→ Your instructions
In the records that come next, find every line with "degrees". Return those lines.

→ Visual scene localization data
------
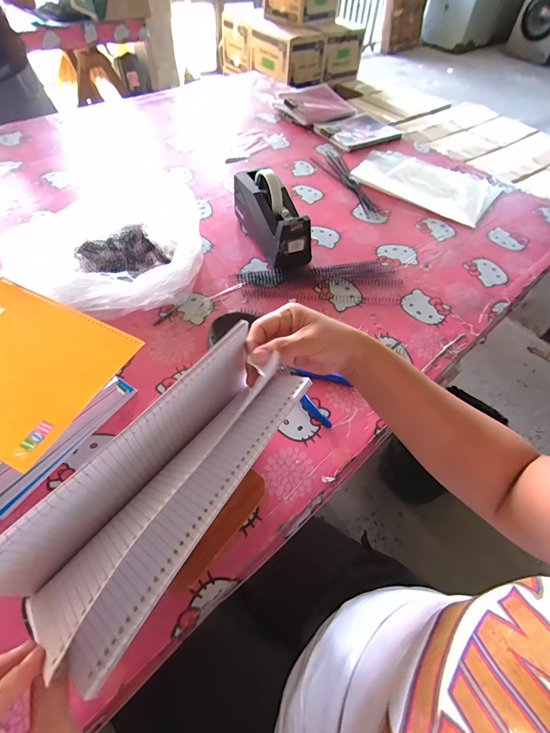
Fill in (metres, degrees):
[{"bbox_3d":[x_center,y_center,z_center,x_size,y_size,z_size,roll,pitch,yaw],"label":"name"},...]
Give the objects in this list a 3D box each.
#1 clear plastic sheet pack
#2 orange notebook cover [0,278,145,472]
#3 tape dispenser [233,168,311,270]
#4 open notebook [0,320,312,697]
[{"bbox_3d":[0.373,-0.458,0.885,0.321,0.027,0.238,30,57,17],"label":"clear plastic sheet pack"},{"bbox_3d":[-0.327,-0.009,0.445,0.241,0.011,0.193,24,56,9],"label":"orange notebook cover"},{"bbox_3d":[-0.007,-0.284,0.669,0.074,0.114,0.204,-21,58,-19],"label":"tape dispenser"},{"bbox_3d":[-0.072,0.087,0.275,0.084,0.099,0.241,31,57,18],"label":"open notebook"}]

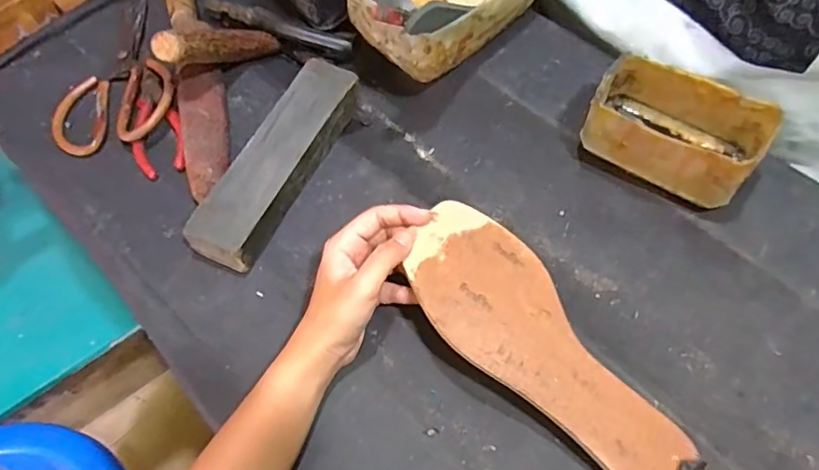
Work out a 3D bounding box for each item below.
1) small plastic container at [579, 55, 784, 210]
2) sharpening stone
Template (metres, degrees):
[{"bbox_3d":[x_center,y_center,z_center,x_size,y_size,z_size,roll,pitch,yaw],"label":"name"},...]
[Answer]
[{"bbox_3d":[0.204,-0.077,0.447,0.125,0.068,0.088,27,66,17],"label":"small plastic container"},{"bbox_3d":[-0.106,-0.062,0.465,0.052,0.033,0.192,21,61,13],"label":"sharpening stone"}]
------
→ Written reply
Fill in (metres, degrees):
Template (metres, degrees):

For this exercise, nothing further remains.